Quant au préjudice moral, elle considère que la société CBA ne démontre pas que son image serait remise en cause sur le marché, ni que de potentiels acquéreurs seraient découragés, en raison de l’absence d’authenticité d’une œuvre qu’elle a vendu à un acheteur en Chine.
Sur la demande d’expertise, elle s’y oppose en ce que son prononcé aboutirait à suppléer la carence des parties dans l’administration de la preuve.
Sur la demande en résolution de la vente, elle s’y oppose également, rappelant les développements énoncés au soutien de la question de la nullité de la vente et estimant que la société CBA ne démontre pas l’absence de conformité de l’objet aux caractéristiques présentées lors de la vente.
Si la vente de la sculpture litigieuse devait être résolue, la société [N] indique accepter de rembourser les frais de vente, soit la somme de 5 752,50 €, mais s’oppose au versement d’une somme additionnelle tirée de l’engagement de sa responsabilité pour les mêmes raison que celles exposées précédemment.
Décision du 5 février 2026
4ème chambre 2ème section
N° RG 23/07938 – N° Portalis 352J-W-B7H-CZ3KX
Sur la demande d’appel en garantie formée par la société MDM, elle soutient que la restitution à laquelle un contractant est condamné à la suite de l’annulation d’un contrat, ne constitue pas par elle-même un préjudice indemnisable et que la société MDM ne peut pas l’appeler en garantie, alors que la sculpture litigieuse qu’elle lui a confiée en vue de sa vente aux enchères publiques, n’a jamais été une œuvre authentique de [O].
Pour un complet exposé des faits, des prétentions et des moyens des parties, il est expressément renvoyé aux dernières écritures régulièrement communiquées conformément aux dispositions de l’article 455 du code de procédure civile.
La clôture a été rendue le 19 septembre 2024, par ordonnance du même jour. L’affaire a été audiencée le 20 novembre 2025 et mise en délibéré au 5 février 2026.
MOTIFS
À titre liminaire, il est rappelé qu’en procédure écrite, la juridiction n’est saisie que des seules demandes reprises au dispositif récapitulatif des dernières écritures régulièrement communiquées avant l’ordonnance de clôture et que les demandes de « donner acte », visant à « constater », « prononcer », « dire et juger » ou à « dire n’y avoir lieu » notamment, ne constituent pas nécessairement des prétentions saisissant le juge au sens de l’article 4 du code procédure civile dès lors qu’elles ne confèrent pas de droits spécifiques à la partie qui les requiert. Elles ne donneront donc pas forcément lieu à mention au dispositif du présent jugement.

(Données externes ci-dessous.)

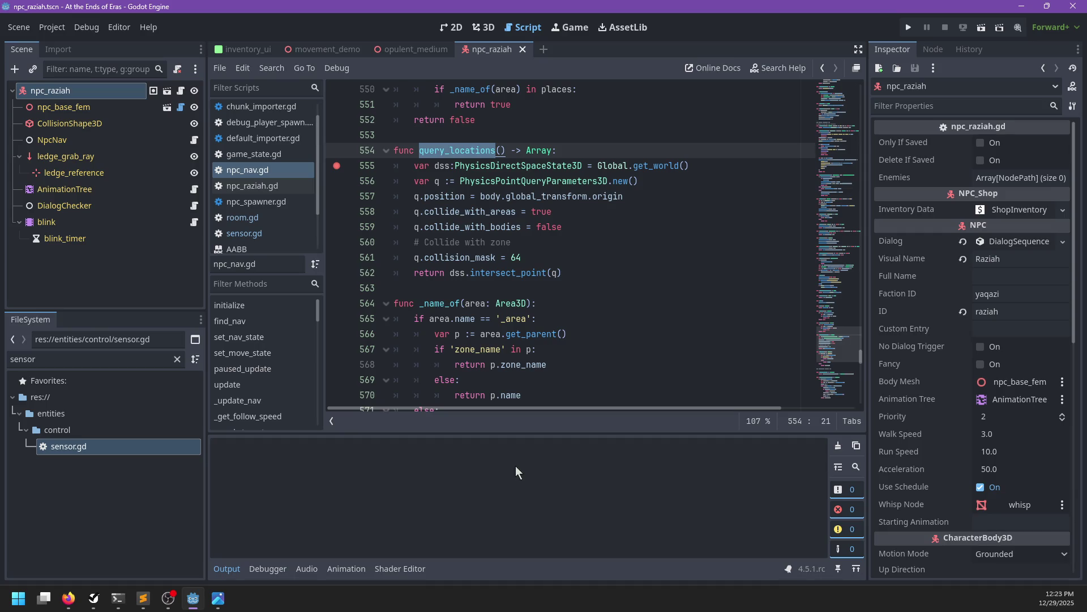
# Close the Sublime Text window and bring up the NP-ToDo task list
pyautogui.click(143, 598)
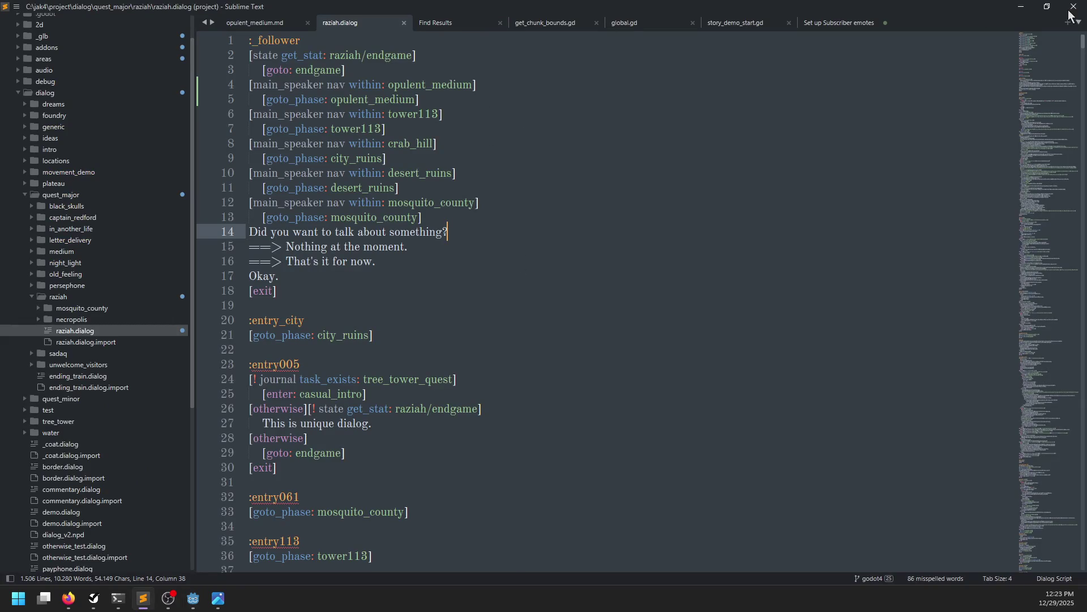
pyautogui.press('alt+Tab')
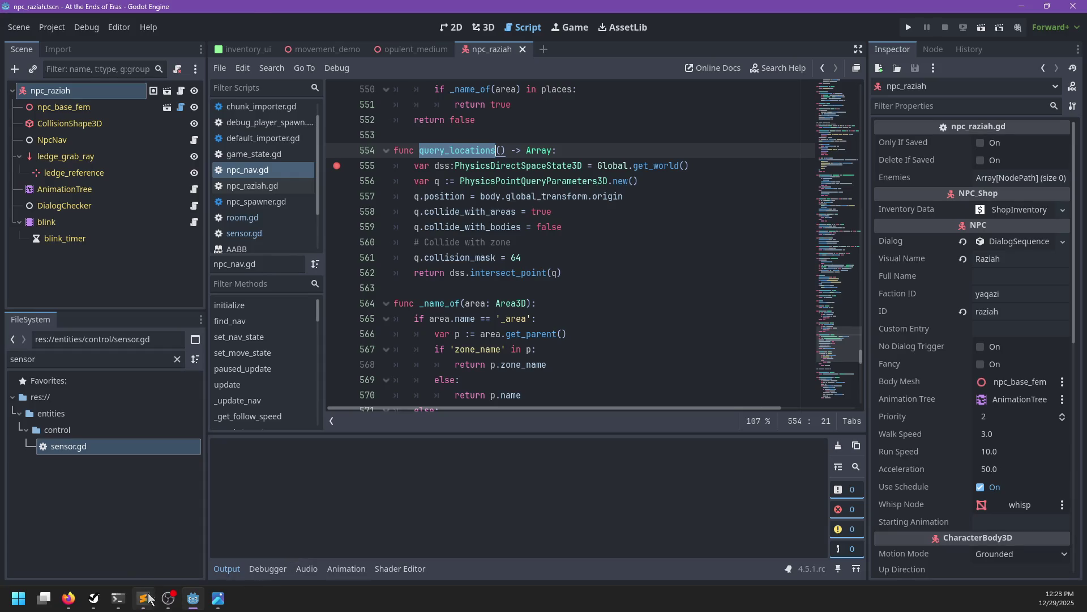
pyautogui.rightClick(144, 601)
pyautogui.click(147, 569)
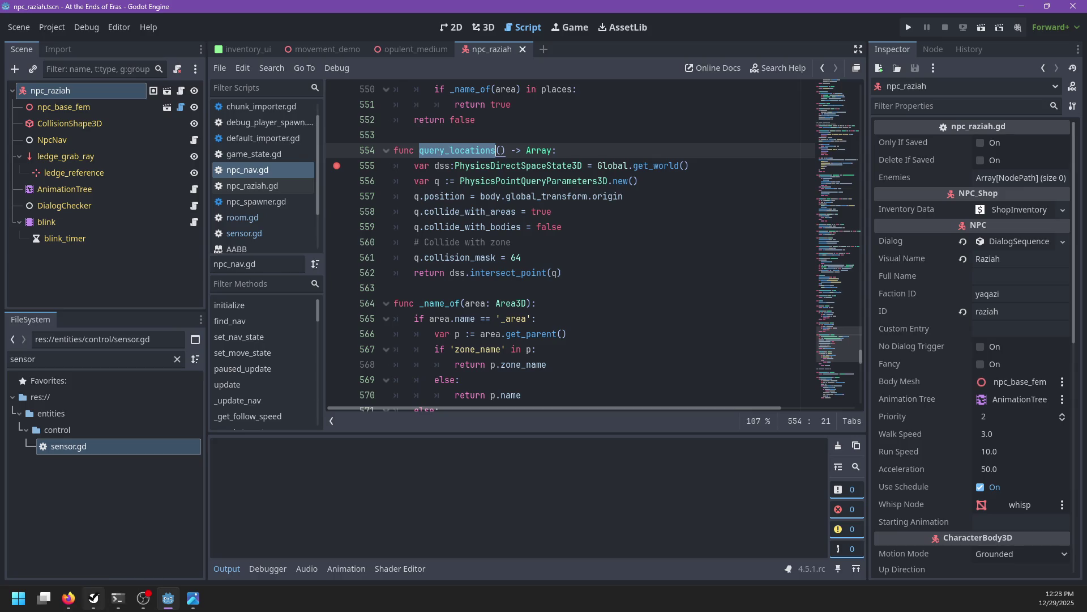
pyautogui.click(93, 598)
# Bring PowerShell forward, open and close thumb_w06.png, then switch to Sublime Text's raziah.dialog
pyautogui.click(118, 601)
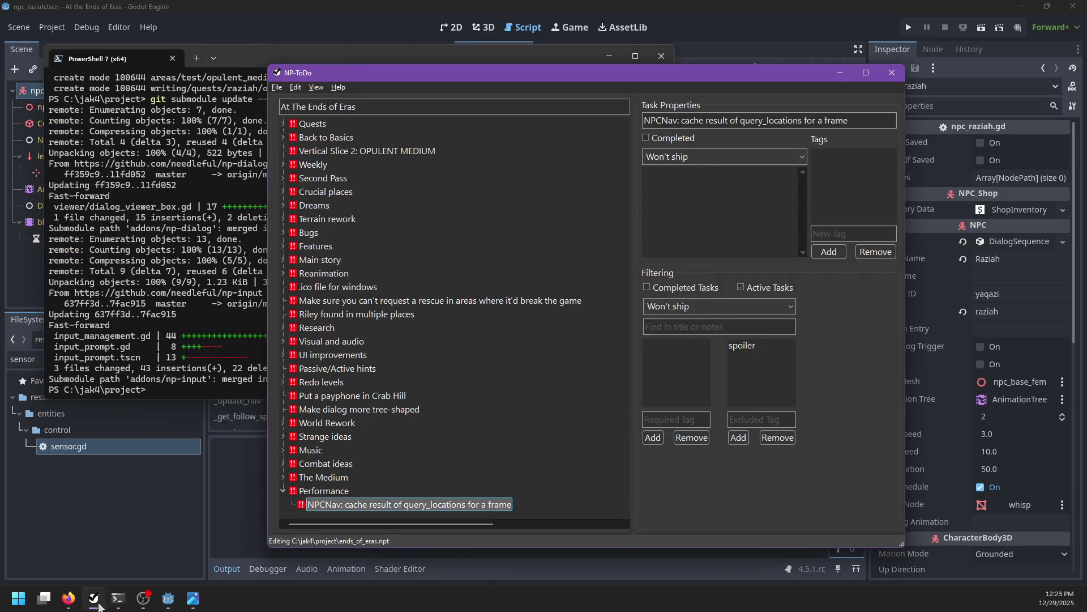
pyautogui.click(193, 598)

Il est également rappelé qu’aux termes des dispositions du 2ème alinéa de l’article 768 du code de procédure civile, entré en vigueur le 1er janvier 2020 et applicable aux instances en cours à cette date : « Les conclusions comprennent distinctement un exposé des faits et de la procédure, une discussion des prétentions et des moyens ainsi qu’un dispositif récapitulant les prétentions. Les moyens qui n’auraient pas été formulés dans les conclusions précédentes doivent être présentés de manière formellement distincte. Le tribunal ne statue que sur les prétentions énoncées au dispositif et n’examine les moyens au soutien de ces prétentions que s’ils sont invoqués dans la discussion. » Il s’agit d’une exigence d’intelligibilité des conclusions qui implique pour les parties d’exposer leurs prétentions de manière claire, non ambiguë et raisonnablement structurée.
Dans cette optique, la compétence du tribunal judiciaire ne faisant pas l’objet d’un débat, il n’y a pas lieu de statuer sur cette question, par ailleurs non-reprise par le demandeur dans le dispositif de ses conclusions.
1. Sur la demande d’annulation de la vente du 8 juillet 2020
1.1. Sur le bien-fondé de la demande d’annulation
L’article 1178 du code civil énonce, en son premier alinéa, qu’ : « Un contrat qui ne remplit pas les conditions requises pour sa validité est nul. La nullité doit être prononcée par le juge, à moins que les parties ne la constatent d’un commun accord. »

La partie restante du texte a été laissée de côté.